TASK REQUIREMENTS
All of the entries need to be printed again exactly; pictures are the only thing to omit.

EXERCISE MATERIALS
╭──
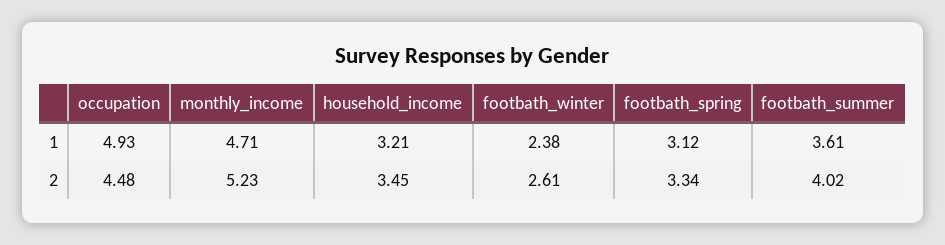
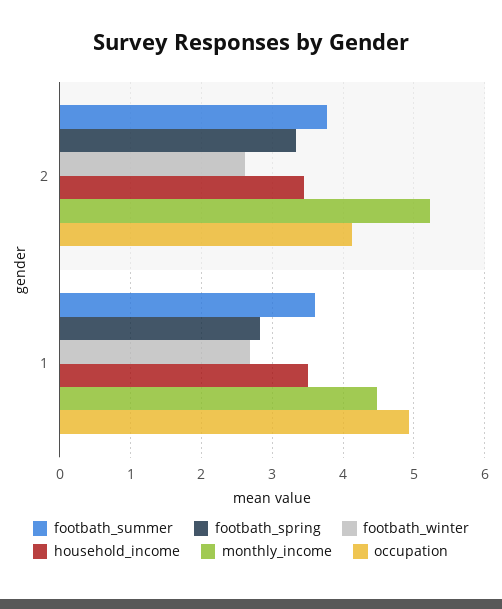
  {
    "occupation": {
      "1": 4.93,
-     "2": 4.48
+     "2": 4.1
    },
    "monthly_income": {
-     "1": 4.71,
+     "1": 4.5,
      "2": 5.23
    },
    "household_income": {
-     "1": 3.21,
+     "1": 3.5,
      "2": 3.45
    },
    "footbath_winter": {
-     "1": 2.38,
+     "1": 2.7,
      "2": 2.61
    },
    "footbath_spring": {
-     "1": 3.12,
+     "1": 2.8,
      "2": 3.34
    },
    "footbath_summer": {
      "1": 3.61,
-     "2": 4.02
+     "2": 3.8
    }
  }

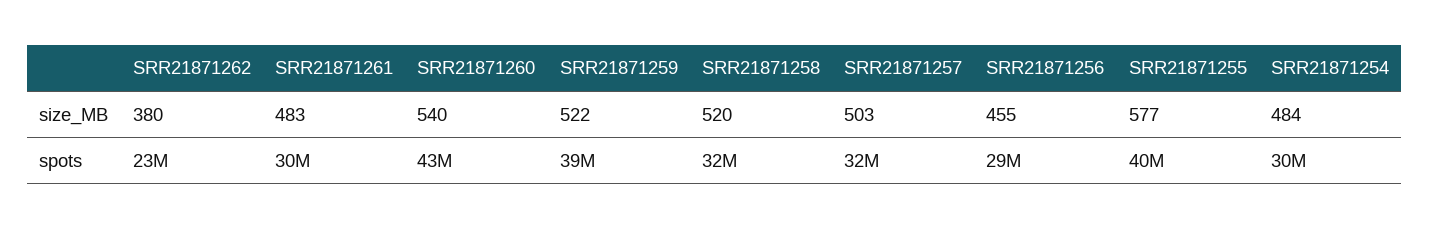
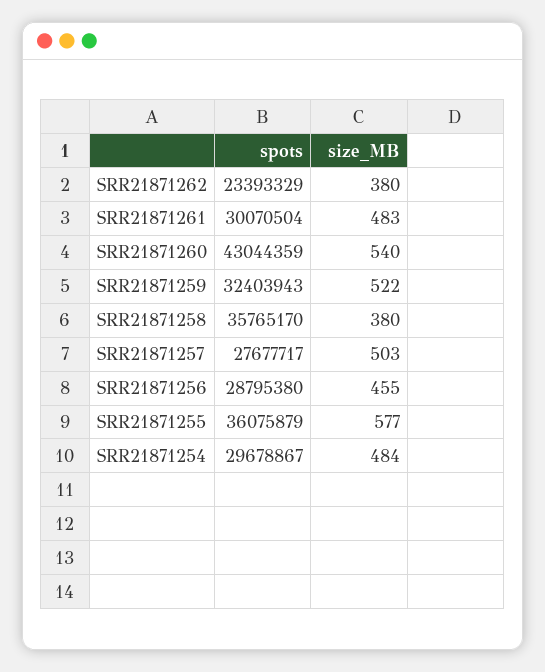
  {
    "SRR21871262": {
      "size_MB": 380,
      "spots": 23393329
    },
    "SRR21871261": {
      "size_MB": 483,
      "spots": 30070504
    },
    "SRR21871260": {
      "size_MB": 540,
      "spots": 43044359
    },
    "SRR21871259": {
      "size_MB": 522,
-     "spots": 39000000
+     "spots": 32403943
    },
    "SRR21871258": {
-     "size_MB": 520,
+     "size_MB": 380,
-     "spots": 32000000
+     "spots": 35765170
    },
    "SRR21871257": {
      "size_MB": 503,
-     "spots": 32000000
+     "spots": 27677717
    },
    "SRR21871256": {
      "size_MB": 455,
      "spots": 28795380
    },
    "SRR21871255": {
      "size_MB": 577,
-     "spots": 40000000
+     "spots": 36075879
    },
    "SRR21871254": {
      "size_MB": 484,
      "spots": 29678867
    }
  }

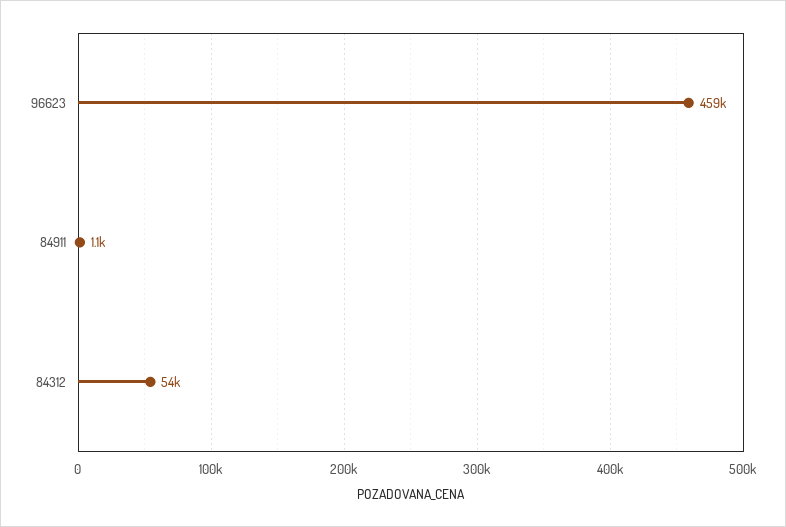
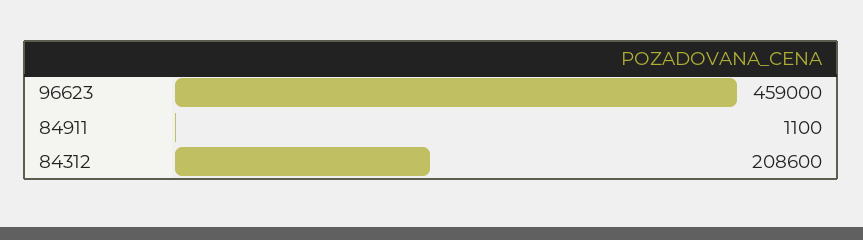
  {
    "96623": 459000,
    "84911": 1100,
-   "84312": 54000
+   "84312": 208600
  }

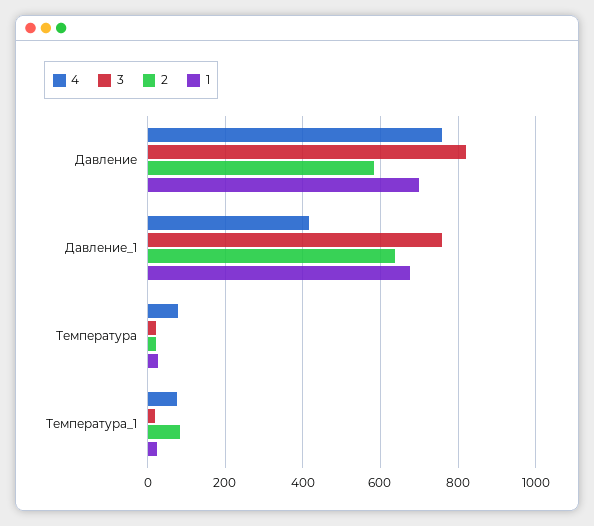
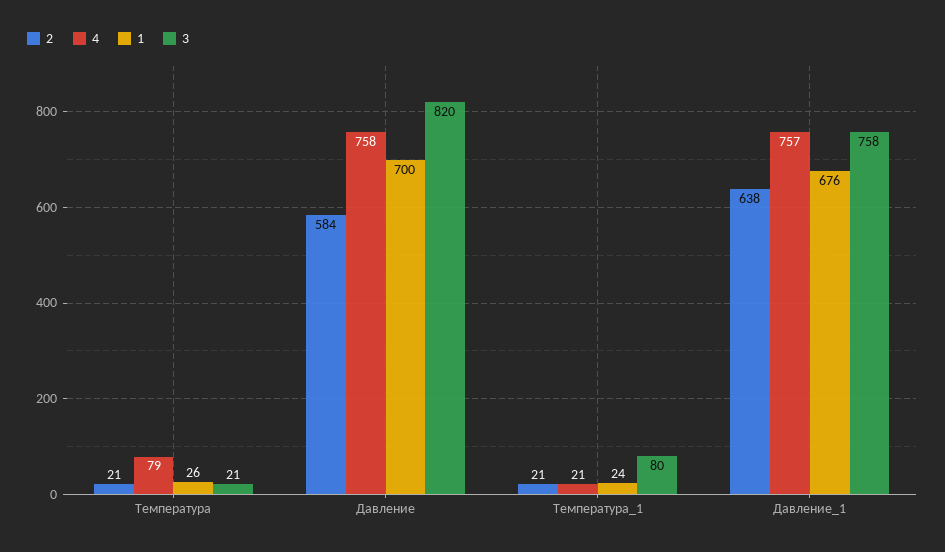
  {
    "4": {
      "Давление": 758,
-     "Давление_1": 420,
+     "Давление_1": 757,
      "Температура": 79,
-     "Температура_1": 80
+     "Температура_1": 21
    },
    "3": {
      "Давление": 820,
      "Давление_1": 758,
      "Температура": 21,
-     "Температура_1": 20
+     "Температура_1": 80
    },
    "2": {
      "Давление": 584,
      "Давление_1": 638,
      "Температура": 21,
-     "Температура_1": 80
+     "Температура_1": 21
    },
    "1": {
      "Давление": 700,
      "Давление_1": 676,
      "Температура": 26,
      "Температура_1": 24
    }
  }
╰──
YOUR RESPONSE
  {
    "occupation": {
      "1": 4.93,
-     "2": 4.48
+     "2": 4.1
    },
    "monthly_income": {
-     "1": 4.71,
+     "1": 4.5,
      "2": 5.23
    },
    "household_income": {
-     "1": 3.21,
+     "1": 3.5,
      "2": 3.45
    },
    "footbath_winter": {
-     "1": 2.38,
+     "1": 2.7,
      "2": 2.61
    },
    "footbath_spring": {
-     "1": 3.12,
+     "1": 2.8,
      "2": 3.34
    },
    "footbath_summer": {
      "1": 3.61,
-     "2": 4.02
+     "2": 3.8
    }
  }

  {
    "SRR21871262": {
      "size_MB": 380,
      "spots": 23393329
    },
    "SRR21871261": {
      "size_MB": 483,
      "spots": 30070504
    },
    "SRR21871260": {
      "size_MB": 540,
      "spots": 43044359
    },
    "SRR21871259": {
      "size_MB": 522,
-     "spots": 39000000
+     "spots": 32403943
    },
    "SRR21871258": {
-     "size_MB": 520,
+     "size_MB": 380,
-     "spots": 32000000
+     "spots": 35765170
    },
    "SRR21871257": {
      "size_MB": 503,
-     "spots": 32000000
+     "spots": 27677717
    },
    "SRR21871256": {
      "size_MB": 455,
      "spots": 28795380
    },
    "SRR21871255": {
      "size_MB": 577,
-     "spots": 40000000
+     "spots": 36075879
    },
    "SRR21871254": {
      "size_MB": 484,
      "spots": 29678867
    }
  }

  {
    "96623": 459000,
    "84911": 1100,
-   "84312": 54000
+   "84312": 208600
  }

  {
    "4": {
      "Давление": 758,
-     "Давление_1": 420,
+     "Давление_1": 757,
      "Температура": 79,
-     "Температура_1": 80
+     "Температура_1": 21
    },
    "3": {
      "Давление": 820,
      "Давление_1": 758,
      "Температура": 21,
-     "Температура_1": 20
+     "Температура_1": 80
    },
    "2": {
      "Давление": 584,
      "Давление_1": 638,
      "Температура": 21,
-     "Температура_1": 80
+     "Температура_1": 21
    },
    "1": {
      "Давление": 700,
      "Давление_1": 676,
      "Температура": 26,
      "Температура_1": 24
    }
  }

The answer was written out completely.